● **SUPPLIED PASSAGE**:
Ray Tomlinson

Raymond Samuel Tomlinson is a US programmer who implemented an email system in 1971 on the ARPANET. It was the first system able to send mail between users on different hosts connected to the ARPAnet. (Previously, mail could be sent only to others who used the same computer.) To achieve this, he used the @ sign to separate the user from their machine, which has been used in email addresses ever since.[1]

The first email Ray Tomlinson sent was a test e-mail. It was not preserved and Tomlinson describes it as insignificant, something like "QWERTYUIOP". This is commonly misquoted as "The first e-mail was QWERTYUIOP".[2] Tomlinson later commented that these "test messages were entirely forgettable and I have, therefore, forgotten them."[3]

At first, his email messaging system wasn't thought to be a big deal. When Tomlinson showed it to his colleague Jerry Burchfiel, Tomlinson said "Don't tell anyone! This isn't what we're supposed to be working on." [4]

Career

Tomlinson was born in Amsterdam, New York, but his family soon moved to the small, unincorporated village of Vail Mills, New York. He attended Broadalbin Central School in nearby Broadalbin, New York. Later he attended Rensselaer Polytechnic Institute in Troy, New York where he participated in the co-op program with IBM. He received a Bachelor of Science degree in electrical engineering from RPI in 1963.

After graduating from R.P.I., he entered the Massachusetts Institute of Technology to continue his electrical engineering education. At MIT, Tomlinson worked in the Speech Communication Group and developed an analog-digital hybrid speech synthesizer as the subject of his Master's thesis. He received a S.M. in Electrical Engineering degree in 1965.

In 1967 he joined the technology company of Bolt, Beranek and Newman, now BBN Technologies, where he helped develop the TENEX operating system including ARPANET Network Control Program and TELNET implementations. He wrote a file-transfer program called CPYNET to transfer files through the ARPANET. Tomlinson was asked to change a program called SNDMSG, which sent messages to other users of a time-sharing computer, to run on TENEX. He added code he took from CPYNET to SNDMSG so messages could be sent to users on other computers — the first email.

● **WHAT THIS TASK INVOLVES**:
Reproduce the text about Ray Tomlinson word for word, starting at "In 1967 he joined" and ending at "the first email.".

[Extracted data entries]
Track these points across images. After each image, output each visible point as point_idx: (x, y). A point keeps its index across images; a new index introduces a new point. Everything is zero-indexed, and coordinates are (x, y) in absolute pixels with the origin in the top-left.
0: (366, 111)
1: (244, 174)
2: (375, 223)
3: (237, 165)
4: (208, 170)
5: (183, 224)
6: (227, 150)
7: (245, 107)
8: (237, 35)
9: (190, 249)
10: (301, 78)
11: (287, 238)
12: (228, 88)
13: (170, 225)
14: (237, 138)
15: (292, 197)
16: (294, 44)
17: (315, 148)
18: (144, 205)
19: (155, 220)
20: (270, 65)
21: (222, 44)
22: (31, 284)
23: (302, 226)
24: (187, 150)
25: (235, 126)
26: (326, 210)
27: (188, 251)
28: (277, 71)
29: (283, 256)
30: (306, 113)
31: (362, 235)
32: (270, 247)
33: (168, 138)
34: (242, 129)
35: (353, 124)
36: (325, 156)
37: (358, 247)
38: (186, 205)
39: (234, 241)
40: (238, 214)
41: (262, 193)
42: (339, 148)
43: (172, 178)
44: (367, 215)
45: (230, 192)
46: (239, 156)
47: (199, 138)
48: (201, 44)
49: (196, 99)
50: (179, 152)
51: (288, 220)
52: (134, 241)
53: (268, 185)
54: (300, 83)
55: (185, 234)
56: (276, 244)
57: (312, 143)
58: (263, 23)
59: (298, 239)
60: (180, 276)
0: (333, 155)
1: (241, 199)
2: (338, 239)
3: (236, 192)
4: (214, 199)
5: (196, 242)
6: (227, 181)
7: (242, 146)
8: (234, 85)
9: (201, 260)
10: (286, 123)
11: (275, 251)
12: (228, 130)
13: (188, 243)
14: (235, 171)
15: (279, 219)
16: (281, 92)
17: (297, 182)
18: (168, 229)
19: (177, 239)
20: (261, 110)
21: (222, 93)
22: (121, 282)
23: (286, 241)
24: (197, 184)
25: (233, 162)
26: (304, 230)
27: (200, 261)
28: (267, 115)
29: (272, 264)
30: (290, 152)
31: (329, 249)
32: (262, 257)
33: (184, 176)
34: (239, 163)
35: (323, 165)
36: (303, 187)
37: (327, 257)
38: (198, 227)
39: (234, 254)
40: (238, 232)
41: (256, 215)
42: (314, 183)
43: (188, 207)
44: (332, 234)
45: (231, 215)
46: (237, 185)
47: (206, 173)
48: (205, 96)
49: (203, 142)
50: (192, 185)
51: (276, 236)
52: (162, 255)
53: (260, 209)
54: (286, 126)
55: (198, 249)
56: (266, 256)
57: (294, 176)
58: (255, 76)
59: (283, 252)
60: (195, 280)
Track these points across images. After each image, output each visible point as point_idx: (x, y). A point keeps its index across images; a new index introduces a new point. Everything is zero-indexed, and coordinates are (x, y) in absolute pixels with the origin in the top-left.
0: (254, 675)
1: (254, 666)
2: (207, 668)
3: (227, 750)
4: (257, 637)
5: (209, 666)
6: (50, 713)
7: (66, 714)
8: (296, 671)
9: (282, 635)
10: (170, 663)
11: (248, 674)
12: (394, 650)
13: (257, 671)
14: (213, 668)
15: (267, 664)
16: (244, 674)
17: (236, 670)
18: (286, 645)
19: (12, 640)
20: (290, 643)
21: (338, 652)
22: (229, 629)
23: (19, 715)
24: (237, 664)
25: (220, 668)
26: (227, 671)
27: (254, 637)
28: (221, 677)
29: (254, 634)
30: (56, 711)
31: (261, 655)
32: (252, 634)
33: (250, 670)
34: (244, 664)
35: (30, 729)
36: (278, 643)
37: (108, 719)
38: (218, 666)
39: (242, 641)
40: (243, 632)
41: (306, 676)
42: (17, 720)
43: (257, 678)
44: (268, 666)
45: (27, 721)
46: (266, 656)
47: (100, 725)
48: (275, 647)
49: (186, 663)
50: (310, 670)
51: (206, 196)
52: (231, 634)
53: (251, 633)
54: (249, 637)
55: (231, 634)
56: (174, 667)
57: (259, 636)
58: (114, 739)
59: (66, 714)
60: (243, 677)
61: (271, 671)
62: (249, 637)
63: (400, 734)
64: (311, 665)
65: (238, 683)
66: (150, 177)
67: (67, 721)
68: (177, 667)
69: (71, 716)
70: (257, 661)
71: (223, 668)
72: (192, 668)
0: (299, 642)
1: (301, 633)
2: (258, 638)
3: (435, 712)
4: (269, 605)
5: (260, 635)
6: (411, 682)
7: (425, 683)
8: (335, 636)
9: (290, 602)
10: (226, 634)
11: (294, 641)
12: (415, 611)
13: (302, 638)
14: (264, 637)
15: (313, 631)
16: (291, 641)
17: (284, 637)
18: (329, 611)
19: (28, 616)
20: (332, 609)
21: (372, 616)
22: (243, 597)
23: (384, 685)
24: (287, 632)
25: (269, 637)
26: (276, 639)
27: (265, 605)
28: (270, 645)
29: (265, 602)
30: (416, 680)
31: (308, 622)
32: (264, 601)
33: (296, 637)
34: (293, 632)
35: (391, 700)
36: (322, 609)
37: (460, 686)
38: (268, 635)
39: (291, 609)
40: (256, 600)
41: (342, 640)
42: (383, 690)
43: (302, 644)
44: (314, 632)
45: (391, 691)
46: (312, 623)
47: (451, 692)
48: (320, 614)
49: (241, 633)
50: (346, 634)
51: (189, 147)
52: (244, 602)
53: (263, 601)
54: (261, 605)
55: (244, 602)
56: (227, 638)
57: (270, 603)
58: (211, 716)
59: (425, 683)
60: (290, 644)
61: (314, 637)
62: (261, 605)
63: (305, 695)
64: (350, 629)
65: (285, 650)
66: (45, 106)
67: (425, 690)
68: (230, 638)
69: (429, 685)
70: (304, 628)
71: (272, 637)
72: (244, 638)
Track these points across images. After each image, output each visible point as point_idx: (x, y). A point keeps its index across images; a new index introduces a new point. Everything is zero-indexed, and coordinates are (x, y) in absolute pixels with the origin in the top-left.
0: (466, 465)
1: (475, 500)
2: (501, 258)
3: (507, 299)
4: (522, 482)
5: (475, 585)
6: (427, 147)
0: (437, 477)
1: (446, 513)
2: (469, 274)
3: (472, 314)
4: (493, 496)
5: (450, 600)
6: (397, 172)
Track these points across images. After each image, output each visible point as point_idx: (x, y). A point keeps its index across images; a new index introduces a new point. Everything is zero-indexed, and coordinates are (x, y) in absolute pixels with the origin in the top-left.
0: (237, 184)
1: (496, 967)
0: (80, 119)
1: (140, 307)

● **TASK ANSWER**:
In 1967 he joined the technology company of Bolt, Beranek and Newman, now BBN Technologies, where he helped develop the TENEX operating system including ARPANET Network Control Program and TELNET implementations. He wrote a file-transfer program called CPYNET to transfer files through the ARPANET. Tomlinson was asked to change a program called SNDMSG, which sent messages to other users of a time-sharing computer, to run on TENEX. He added code he took from CPYNET to SNDMSG so messages could be sent to users on other computers — the first email.